Smuggling of sheep or wool from England

Owling was a common term for the smuggling of sheep or wool from England to another country, particularly France. The practice was illegal in England from 1367 until 1824. Participants were called "owlers"; their ships "owling boats".

The origins of the term are obscure, and it appears to have developed toward the end of the 17th century, well after owling was first outlawed. It is presumed to derive from owlers' preference for performing their work at night (traditionally the time of the owl). The earliest citation in the Oxford English Dictionary is Narcissus Luttrell's report in 1699 that a recent outbreak had been suppressed. The practice seems not to have had a particular name attached to it before that point.

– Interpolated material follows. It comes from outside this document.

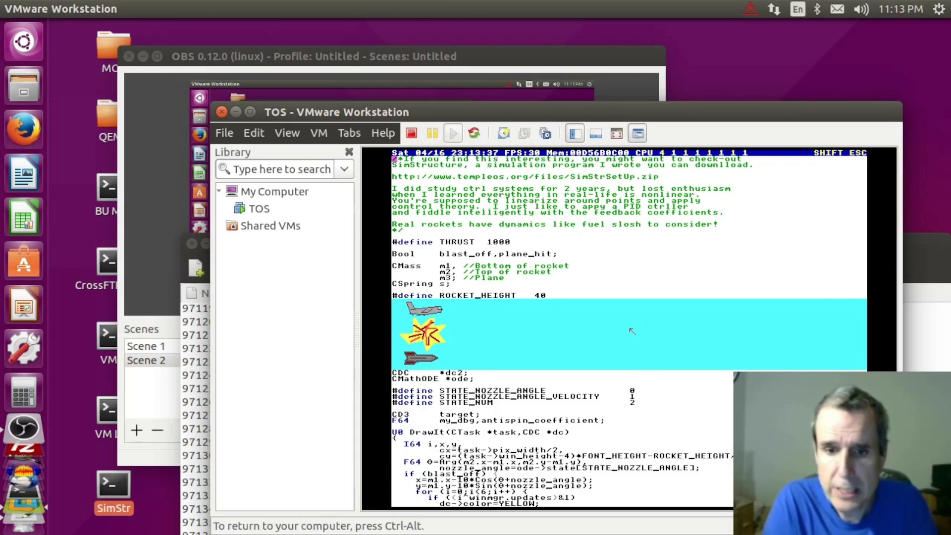
key(Escape)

The principal reason for the protectionist law was to shield English clothing manufacturers from foreign competition, since England had a large supply of wool but a less successful textile industry. The wool industry was England's most lucrative in the late 12th and early 13th centuries; in fact, in discussing the origins of the wool protection laws, David Hume claims that wool was England's only valuable export commodity at the time. However, the law was enacted by Edward III in the first place, and maintained throughout its history, as part of a particular grudge against France, as Hume points out. The original statute was strengthened several times; in 1566 owling was made punishable by "cutting off of the left hand and nailing it in a public place", and in 1660, as it became more professionalized, by the seizure of the ship used.

The law gained particular currency after a 1689 bill outlawing all trade with France. Owlers were able to take advantage of a significant black market, and smuggling increased rapidly during the 1690s. According to G. N. Clark, period sources indicate that by 1689, 480,000 pounds of wool per year were being smuggled to France. Troops were sent to Romney Marsh, the chief point of departure for owlers, in 1693; conflict in the area over the practice (including both owlers and local wool manufacturers opposed to owling) came to a head with a riot in Rye, East Sussex in 1696. The government began to get the upper hand soon afterward, and owling was apparently no longer common when the law was repealed in the 19th century.